_Required action:_ Under this line are records; the part from the line containing "5: (778, 346)" through the line containing "7: (237, 75, 15.21)" should be repeated exactly. Please exclude pictures.

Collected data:
========

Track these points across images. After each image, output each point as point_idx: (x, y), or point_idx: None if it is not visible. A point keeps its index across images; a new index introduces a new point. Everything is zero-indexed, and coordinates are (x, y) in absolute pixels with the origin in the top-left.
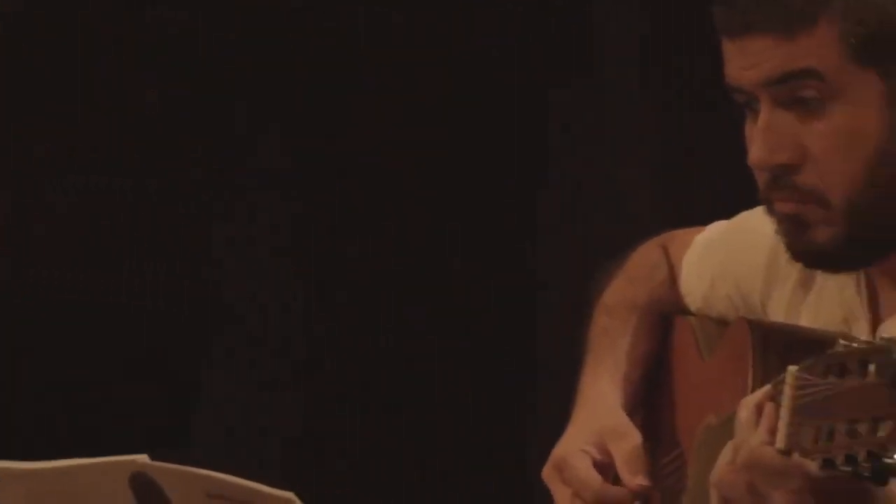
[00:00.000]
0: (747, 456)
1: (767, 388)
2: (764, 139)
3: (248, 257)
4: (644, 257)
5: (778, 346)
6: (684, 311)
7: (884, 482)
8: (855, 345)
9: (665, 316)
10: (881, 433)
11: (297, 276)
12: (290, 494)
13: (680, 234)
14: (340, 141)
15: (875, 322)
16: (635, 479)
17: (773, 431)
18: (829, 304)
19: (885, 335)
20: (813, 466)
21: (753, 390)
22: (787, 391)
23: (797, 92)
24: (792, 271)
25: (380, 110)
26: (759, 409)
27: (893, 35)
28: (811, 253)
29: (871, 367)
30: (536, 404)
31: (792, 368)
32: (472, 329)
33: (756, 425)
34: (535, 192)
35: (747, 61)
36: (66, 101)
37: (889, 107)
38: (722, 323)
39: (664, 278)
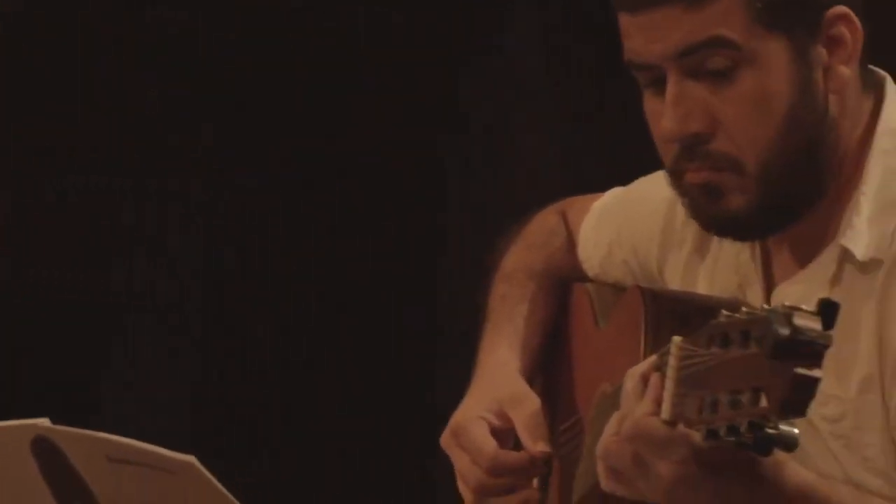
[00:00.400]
0: (632, 427)
1: (653, 358)
2: (674, 111)
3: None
4: (542, 224)
5: (670, 313)
6: (582, 277)
7: (766, 452)
8: (737, 315)
9: (563, 282)
10: (762, 403)
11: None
12: (190, 458)
13: (578, 200)
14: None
15: (769, 287)
16: (537, 445)
17: (658, 402)
18: (725, 269)
19: (771, 305)
20: (697, 437)
21: (645, 359)
22: (672, 362)
23: (706, 61)
24: (687, 236)
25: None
26: (644, 380)
27: None
28: (723, 221)
29: (752, 338)
30: (436, 372)
31: (676, 339)
32: (370, 297)
33: (641, 396)
34: (441, 165)
35: (653, 34)
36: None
37: (797, 70)
38: (619, 289)
39: (562, 244)
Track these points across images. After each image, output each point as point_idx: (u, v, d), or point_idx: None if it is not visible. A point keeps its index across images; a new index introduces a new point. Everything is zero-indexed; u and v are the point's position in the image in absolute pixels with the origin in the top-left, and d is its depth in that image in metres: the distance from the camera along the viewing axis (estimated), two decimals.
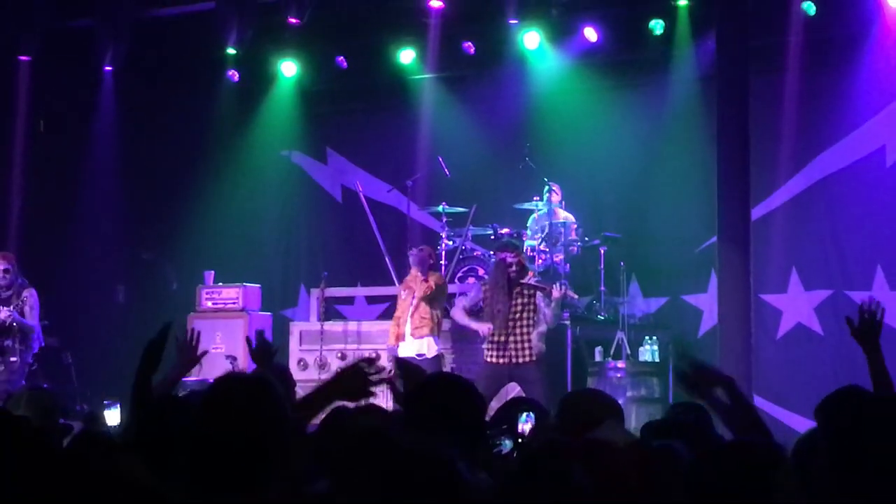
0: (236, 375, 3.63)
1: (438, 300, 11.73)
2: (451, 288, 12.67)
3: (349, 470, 3.00)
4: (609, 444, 3.56)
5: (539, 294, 11.14)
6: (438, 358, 11.69)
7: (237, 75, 15.21)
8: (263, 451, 3.23)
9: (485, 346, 11.25)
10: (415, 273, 11.74)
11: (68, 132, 15.25)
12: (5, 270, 11.71)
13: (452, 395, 4.03)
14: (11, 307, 11.61)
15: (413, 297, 11.66)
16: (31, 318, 11.69)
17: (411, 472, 2.93)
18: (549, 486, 3.12)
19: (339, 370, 4.20)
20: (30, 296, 11.76)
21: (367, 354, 12.67)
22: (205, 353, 5.32)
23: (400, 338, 11.71)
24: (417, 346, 11.59)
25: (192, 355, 5.02)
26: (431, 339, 11.62)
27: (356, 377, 4.00)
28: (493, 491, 3.26)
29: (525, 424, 4.87)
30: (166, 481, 3.34)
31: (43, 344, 12.00)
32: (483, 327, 11.12)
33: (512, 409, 5.16)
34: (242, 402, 3.31)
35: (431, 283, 11.62)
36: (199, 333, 5.23)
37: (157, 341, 4.68)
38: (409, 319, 11.66)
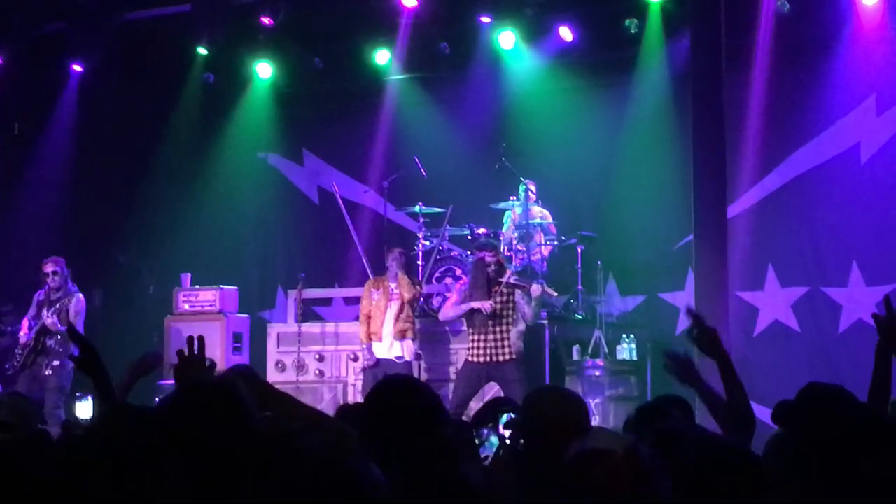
0: (201, 382, 3.63)
1: (416, 303, 11.83)
2: (428, 289, 12.70)
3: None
4: (606, 452, 3.56)
5: (518, 292, 11.19)
6: (414, 362, 11.75)
7: (212, 77, 15.18)
8: (230, 457, 3.23)
9: (467, 345, 11.31)
10: (396, 274, 11.74)
11: (40, 135, 15.22)
12: (53, 273, 12.07)
13: (404, 393, 4.02)
14: (56, 307, 11.95)
15: (391, 299, 11.69)
16: (76, 322, 11.91)
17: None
18: None
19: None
20: (76, 301, 12.07)
21: (344, 355, 12.78)
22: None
23: (374, 337, 11.73)
24: (397, 348, 11.63)
25: (152, 362, 5.05)
26: (410, 342, 11.67)
27: None
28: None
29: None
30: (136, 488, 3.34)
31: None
32: (485, 304, 11.14)
33: (492, 409, 5.17)
34: (207, 409, 3.32)
35: (419, 287, 11.72)
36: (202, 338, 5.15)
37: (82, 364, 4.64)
38: (390, 321, 11.68)
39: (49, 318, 11.93)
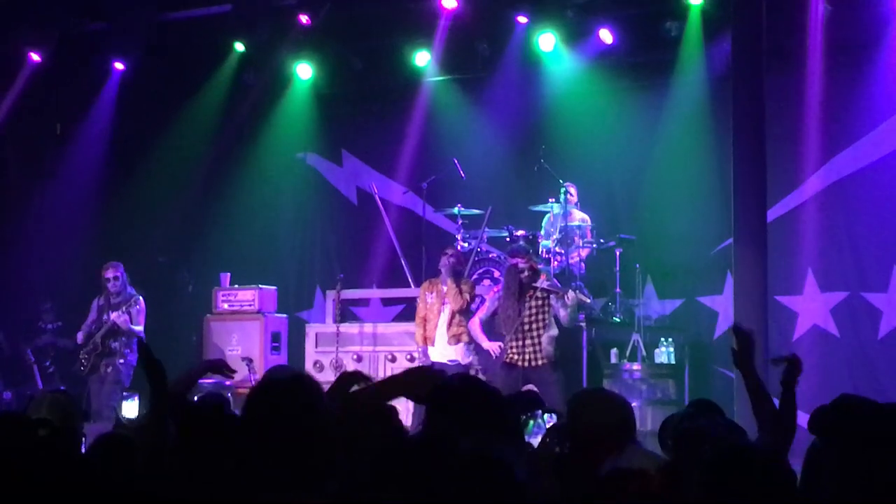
0: (276, 376, 3.67)
1: (467, 311, 11.77)
2: None
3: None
4: (640, 473, 3.56)
5: (553, 296, 11.18)
6: (469, 365, 11.73)
7: (252, 79, 15.25)
8: (309, 449, 3.25)
9: (504, 347, 11.32)
10: (447, 280, 11.69)
11: (80, 134, 15.33)
12: (114, 278, 12.37)
13: (477, 394, 4.05)
14: (123, 310, 12.21)
15: (444, 303, 11.66)
16: (137, 323, 12.30)
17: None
18: None
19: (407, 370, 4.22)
20: (137, 303, 12.36)
21: (382, 356, 12.75)
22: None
23: (429, 341, 11.73)
24: (451, 351, 11.62)
25: (213, 367, 5.07)
26: (464, 346, 11.65)
27: (423, 380, 4.06)
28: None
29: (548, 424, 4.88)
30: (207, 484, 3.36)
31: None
32: (493, 347, 11.19)
33: (526, 401, 5.18)
34: (286, 402, 3.34)
35: (467, 295, 11.65)
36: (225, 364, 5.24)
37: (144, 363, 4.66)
38: (443, 325, 11.66)
39: (121, 317, 12.17)
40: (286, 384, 3.45)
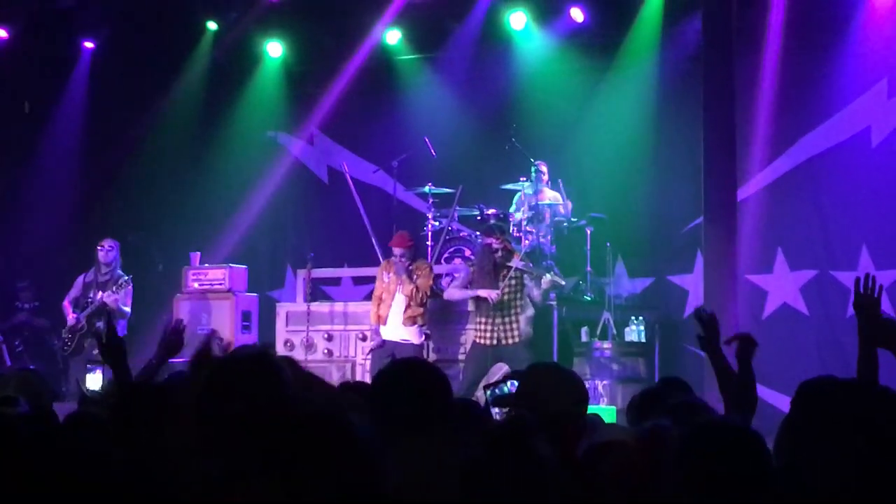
0: (238, 355, 3.60)
1: (429, 289, 11.75)
2: (438, 269, 12.68)
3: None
4: (619, 443, 3.57)
5: (526, 276, 11.20)
6: (422, 346, 11.73)
7: (223, 56, 15.18)
8: (267, 431, 3.22)
9: (474, 327, 11.31)
10: (402, 275, 11.65)
11: (50, 113, 15.24)
12: (110, 248, 12.48)
13: (418, 375, 4.01)
14: (114, 289, 12.23)
15: (400, 285, 11.62)
16: (125, 304, 12.38)
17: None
18: (513, 462, 3.14)
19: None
20: (128, 283, 12.41)
21: (353, 335, 12.73)
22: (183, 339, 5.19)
23: (381, 320, 11.71)
24: (405, 332, 11.60)
25: (177, 343, 4.97)
26: (418, 328, 11.64)
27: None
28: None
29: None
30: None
31: (125, 332, 12.33)
32: (492, 293, 11.13)
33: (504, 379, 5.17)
34: (245, 381, 3.30)
35: (425, 280, 11.58)
36: (183, 323, 5.19)
37: (107, 345, 4.61)
38: (399, 305, 11.63)
39: (111, 297, 12.13)
40: (246, 362, 3.41)
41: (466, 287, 11.47)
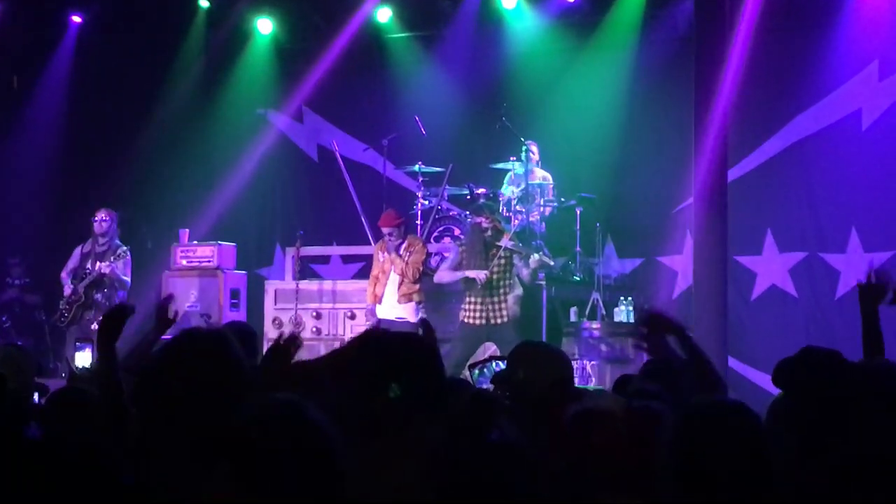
0: (193, 332, 3.56)
1: (423, 265, 11.72)
2: (428, 248, 12.67)
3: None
4: (605, 413, 3.55)
5: (516, 256, 11.21)
6: (418, 323, 11.69)
7: (212, 32, 15.12)
8: (223, 409, 3.18)
9: (462, 307, 11.30)
10: (399, 246, 11.64)
11: (37, 88, 15.17)
12: (103, 220, 12.39)
13: (409, 347, 3.96)
14: (112, 260, 12.16)
15: (392, 264, 11.61)
16: (125, 274, 12.35)
17: None
18: (472, 448, 3.11)
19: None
20: (126, 254, 12.38)
21: (342, 313, 12.71)
22: (174, 314, 5.11)
23: (377, 299, 11.70)
24: (401, 309, 11.59)
25: (166, 318, 4.92)
26: (414, 305, 11.63)
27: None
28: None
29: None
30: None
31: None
32: (479, 274, 11.13)
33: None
34: (198, 359, 3.27)
35: (417, 256, 11.57)
36: (173, 296, 5.15)
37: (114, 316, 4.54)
38: (393, 283, 11.62)
39: (109, 267, 12.06)
40: (202, 342, 3.39)
41: (456, 269, 11.45)
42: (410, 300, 11.61)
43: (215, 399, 3.21)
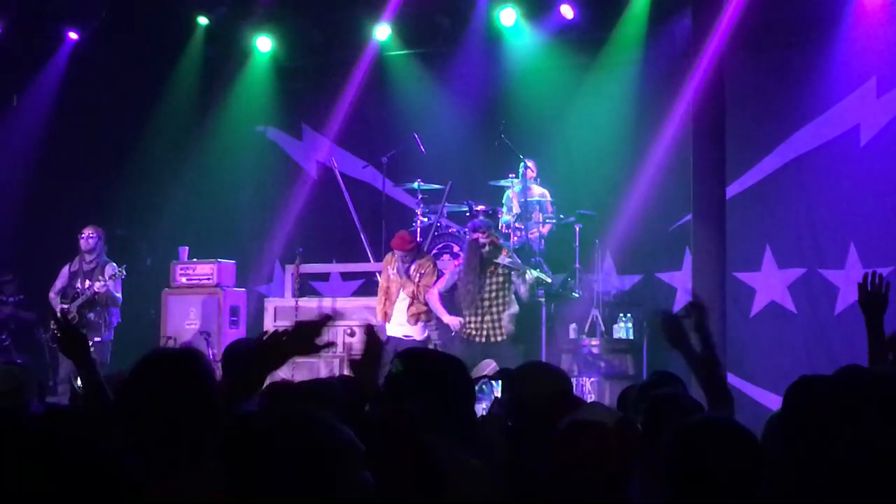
0: (162, 352, 3.63)
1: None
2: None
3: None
4: (597, 424, 3.57)
5: (513, 273, 11.22)
6: (425, 340, 11.73)
7: (212, 50, 15.15)
8: (190, 427, 3.24)
9: (463, 323, 11.33)
10: (409, 269, 11.65)
11: (34, 104, 15.17)
12: (90, 237, 12.39)
13: (439, 364, 4.02)
14: (102, 281, 12.18)
15: (402, 285, 11.63)
16: (116, 290, 12.34)
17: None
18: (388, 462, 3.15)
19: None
20: (120, 273, 12.36)
21: (341, 331, 12.67)
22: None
23: (388, 317, 11.72)
24: (409, 328, 11.61)
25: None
26: (423, 324, 11.67)
27: (308, 331, 3.89)
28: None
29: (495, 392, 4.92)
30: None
31: (120, 320, 12.28)
32: (454, 321, 11.20)
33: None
34: (166, 378, 3.32)
35: (428, 279, 11.57)
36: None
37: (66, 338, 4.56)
38: (403, 302, 11.63)
39: (102, 287, 12.14)
40: (170, 360, 3.43)
41: (453, 287, 11.47)
42: (419, 320, 11.66)
43: (185, 413, 3.27)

========

_Finished exercise:_
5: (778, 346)
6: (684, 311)
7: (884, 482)
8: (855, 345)
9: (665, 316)
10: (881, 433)
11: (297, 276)
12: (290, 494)
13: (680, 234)
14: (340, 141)
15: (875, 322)
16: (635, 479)
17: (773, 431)
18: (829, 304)
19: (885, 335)
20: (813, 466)
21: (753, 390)
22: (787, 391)
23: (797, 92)
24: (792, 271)
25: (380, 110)
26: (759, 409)
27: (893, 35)
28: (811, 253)
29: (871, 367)
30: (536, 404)
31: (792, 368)
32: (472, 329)
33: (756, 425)
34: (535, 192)
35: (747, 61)
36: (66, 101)
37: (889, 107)
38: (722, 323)
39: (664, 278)
[00:00.400]
0: (632, 427)
1: (653, 358)
2: (674, 111)
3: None
4: (542, 224)
5: (670, 313)
6: (582, 277)
7: (766, 452)
8: (737, 315)
9: (563, 282)
10: (762, 403)
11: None
12: (190, 458)
13: (578, 200)
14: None
15: (769, 287)
16: (537, 445)
17: (658, 402)
18: (725, 269)
19: (771, 305)
20: (697, 437)
21: (645, 359)
22: (672, 362)
23: (706, 61)
24: (687, 236)
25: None
26: (644, 380)
27: None
28: (723, 221)
29: (752, 338)
30: (436, 372)
31: (676, 339)
32: (370, 297)
33: (641, 396)
34: (441, 165)
35: (653, 34)
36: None
37: (797, 70)
38: (619, 289)
39: (562, 244)
Track these points across images. After each image, output each point as point_idx: (u, v, d), or point_idx: None if it is not visible. A point keeps its index across images; a new index introduces a new point. Everything is zero-indexed; u and v are the point's position in the image in absolute pixels with the origin in the top-left, and d is its depth in that image in metres: the distance from the camera along the viewing axis (estimated), two decimals.
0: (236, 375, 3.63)
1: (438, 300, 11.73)
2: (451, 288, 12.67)
3: (349, 470, 3.00)
4: (609, 444, 3.56)
5: (539, 294, 11.14)
6: (438, 358, 11.69)
7: (237, 75, 15.21)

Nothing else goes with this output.